Agent: “What’s your booking reference?”

Me: “It’s [booking reference]. That’s Z for ‘zebra,’ A for’ anaconda,’ P for ‘panther’…”

Agent: “Hold on, hold on, hold on. Your booking reference will be six letters. What are the six letters? “

Me: “They’re [booking reference], but I—“

Agent: “Okay, and can you spell those out with words for me, honey?”

Me: “That’s what I was doing, but okay.”

(I spell it out. She corrects me to the “right” words to spell out letters, because I just made them up as I went along, but I decide to ignore it; it doesn’t bother me.)

Agent: “So, it looks like you’ve booked with an external company, so there’ll be an extra $80 fee for selecting a seat for your flight.”

Me: “Oh. Okay, well, I’m not paying that on top of the fee for the seat, so I’ll wait until the airport. Thanks for your help, bye!”

**Record set**.
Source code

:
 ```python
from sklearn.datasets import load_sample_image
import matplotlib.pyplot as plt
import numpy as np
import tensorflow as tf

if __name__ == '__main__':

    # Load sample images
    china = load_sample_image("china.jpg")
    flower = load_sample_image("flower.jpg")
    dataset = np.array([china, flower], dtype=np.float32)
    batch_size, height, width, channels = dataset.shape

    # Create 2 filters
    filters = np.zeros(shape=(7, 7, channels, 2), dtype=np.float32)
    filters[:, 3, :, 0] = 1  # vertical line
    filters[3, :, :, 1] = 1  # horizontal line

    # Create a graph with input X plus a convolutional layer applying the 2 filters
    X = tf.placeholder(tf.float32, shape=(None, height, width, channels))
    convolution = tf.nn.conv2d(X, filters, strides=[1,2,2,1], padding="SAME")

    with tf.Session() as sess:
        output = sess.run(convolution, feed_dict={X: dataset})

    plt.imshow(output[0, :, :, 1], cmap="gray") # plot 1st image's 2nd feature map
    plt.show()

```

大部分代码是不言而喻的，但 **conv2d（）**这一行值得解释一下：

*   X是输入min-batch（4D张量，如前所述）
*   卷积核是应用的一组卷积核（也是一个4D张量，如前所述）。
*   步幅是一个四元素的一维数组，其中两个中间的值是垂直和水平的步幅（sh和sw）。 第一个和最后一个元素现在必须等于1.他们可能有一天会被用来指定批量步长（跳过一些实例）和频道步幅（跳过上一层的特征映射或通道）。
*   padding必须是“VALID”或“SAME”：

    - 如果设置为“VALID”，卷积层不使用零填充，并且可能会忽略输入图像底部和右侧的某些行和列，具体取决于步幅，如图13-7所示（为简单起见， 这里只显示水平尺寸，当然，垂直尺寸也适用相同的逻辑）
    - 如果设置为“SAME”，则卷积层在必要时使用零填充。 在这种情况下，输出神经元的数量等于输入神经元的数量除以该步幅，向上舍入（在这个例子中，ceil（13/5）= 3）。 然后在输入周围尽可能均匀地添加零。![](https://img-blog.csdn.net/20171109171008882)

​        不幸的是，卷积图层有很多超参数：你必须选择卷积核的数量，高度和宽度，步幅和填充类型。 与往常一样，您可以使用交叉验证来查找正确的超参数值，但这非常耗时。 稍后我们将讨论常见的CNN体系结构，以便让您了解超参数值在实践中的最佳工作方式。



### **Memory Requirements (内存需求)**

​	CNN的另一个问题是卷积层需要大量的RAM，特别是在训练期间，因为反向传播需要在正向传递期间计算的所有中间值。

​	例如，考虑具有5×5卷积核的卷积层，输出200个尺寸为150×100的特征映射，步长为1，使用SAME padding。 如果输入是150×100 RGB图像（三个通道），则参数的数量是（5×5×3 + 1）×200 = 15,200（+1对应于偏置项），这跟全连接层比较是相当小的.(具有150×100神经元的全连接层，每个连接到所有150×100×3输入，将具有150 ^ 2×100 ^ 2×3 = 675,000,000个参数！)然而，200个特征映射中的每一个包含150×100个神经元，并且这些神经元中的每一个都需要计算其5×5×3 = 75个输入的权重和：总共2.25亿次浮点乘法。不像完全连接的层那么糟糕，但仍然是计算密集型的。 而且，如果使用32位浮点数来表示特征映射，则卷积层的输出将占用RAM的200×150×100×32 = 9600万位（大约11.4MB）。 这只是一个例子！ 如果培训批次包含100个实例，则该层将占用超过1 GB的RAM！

**What you will do**.
(1) In the phone conversation, how much is the extra fee for selecting a seat, and why does it apply?
(2) In the phone conversation, rewrite the paragraph that begins "(I spell it out." in one shorter sentence, keeping its main facts.

**Results for the exercise**.
(1) It is $80, because the booking was made through an external company.

(2) The speaker spells out the letters with made-up words, and the agent corrects them to the standard words, which the speaker ignores without being bothered.